WASHINGTON — Internal GOP politics are profoundly affecting major policies such as immigration, health care and deficit spending, as elected Republicans shift right to fend off challengers in primary elections.
The moves may leave a lasting imprint on society long after flashy political events, such as Florida Gov. Charlie Crist's decision to abandon the GOP in hopes of winning a Senate seat, are minor memories. They show that conservative movements such as the tea party phenomenon are influencing the nation well ahead of the November elections.
Efforts to overhaul the nation's immigration laws were in hibernation until Arizona's governor, a Republican facing a challenge from her party's right, signed a new law requiring state and local authorities to question people about immigration status if there's reason to suspect they're in the country illegally.
The Arizona action sent shockwaves around the country. President Barack Obama said the new law will prompt police harassment of U.S. citizens who appear Hispanic. Senate Democrats on Thursday scrambled to propose a less draconian rewrite of U.S. immigration laws.
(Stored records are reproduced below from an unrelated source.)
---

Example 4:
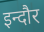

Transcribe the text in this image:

इन्दौर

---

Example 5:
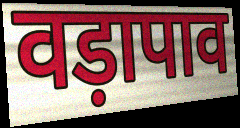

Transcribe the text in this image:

वड़ापावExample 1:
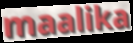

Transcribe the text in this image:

maalika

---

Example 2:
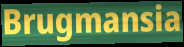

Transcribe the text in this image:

Brugmansia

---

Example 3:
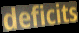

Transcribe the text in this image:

deficits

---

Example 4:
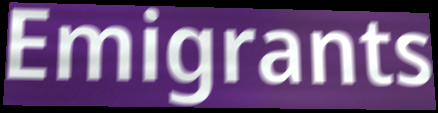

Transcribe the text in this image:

Emigrants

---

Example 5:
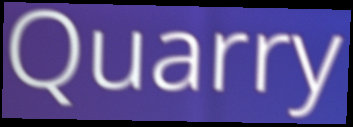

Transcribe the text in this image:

Quarry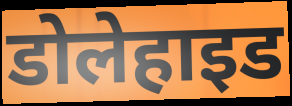
डोलेहाइडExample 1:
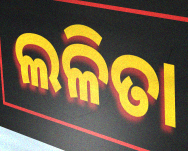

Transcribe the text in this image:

ଲଳିତା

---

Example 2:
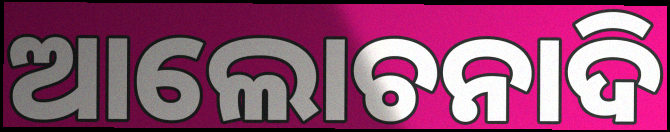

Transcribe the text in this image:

ଆଲୋଚନାଦି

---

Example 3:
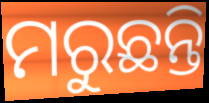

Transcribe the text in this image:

ମରୁଛନ୍ତି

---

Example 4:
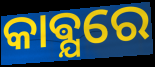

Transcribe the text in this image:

କାଵ୍ଯରେ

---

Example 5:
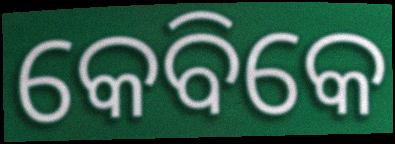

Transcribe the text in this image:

କେବିକେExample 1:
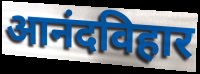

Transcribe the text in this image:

आनंदविहार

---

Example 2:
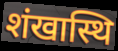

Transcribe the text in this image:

शंखास्थि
Passing it this year seems doubtful, but the federal government may respond in other ways. Obama said a failure to act will "leave the door open to a patchwork of actions at the state and local level that are inconsistent and, as we have seen recently, often misguided."
On health care, the fiercely debated new law almost surely would have been different – and would have enjoyed broader support – if Republican Sen. Charles Grassley had not feared a serious challenge from staunch conservatives in the Iowa GOP primary.
Grassley spent months in 2009 negotiating with Democrats on a bipartisan health bill, putting Obama's plans far behind schedule. In the end, Grassley denounced the Democratic-drafted legislation, helping fuel a long, bitterly divisive debate.
Ralph Neas, head of the liberal National Coalition on Health Care, said there was a real chance for a bipartisan compromise in mid-2009, but it collapsed in August when Grassley met "substantial pressure from the far right in the Iowa Republican Party."
Democrats lost their filibuster-proof Senate majority before they finished the bill, passed into law without a single Republican vote. The partisan process is one reason the new law remains deeply unpopular in many circles.
Grassley's office says the senator was concerned about policy, not politics, when he surprised colleagues by disagreeing with Democrats on even small issues. But Iowa conservative activists such as Bill Salier were openly talking of trying to deny Grassley the 2010 GOP nomination if he cooperated with Democrats.
"There is so much talk of 'primarying' Chuck Grassley now," Salier said on an Iowa radio show last August, when the health care debate was peaking nationwide.
In the end, no one challenged Grassley for the nomination, and his re-election this fall appears likely.
GOP intraparty warfare has shaped other policies as well. Sen. John McCain of Arizona, the party's 2008 presidential nominee, has influenced several congressional actions by shifting to the right to combat a primary challenge from former Rep. J.D. Hayworth, an outspoken conservative.
Once a champion of a moderate, bipartisan approach to immigration, McCain now backs the tough new Arizona law. Once among the several Republicans who called for a muscular, bipartisan commission to propose ways to reduce the deficit, McCain and the others withdrew their support this year. Obama was forced to appoint a commission with less clout than a congressionally created panel would have.
In Arizona, the potential threat to Republican Gov. Jan Brewer's re-election bid from her party's right wing was scarcely noted outside her state until she signed the new immigration law.
Brewer initially didn't say whether she would sign the legislation. But she had already angered many conservative voters by pushing a sales tax increase. Republicans planning to contest her for the gubernatorial nomination practically dared her to veto the immigration bill.
"She really did need to sign this immigration bill into law" to save her re-election hopes, said Fred Solop, chairman of political science at Northern Arizona University.
But Brewer's solution to her problem has just passed it back to the White House and Congress, making it harder for the president, lawmakers and the nation's voters to ignore.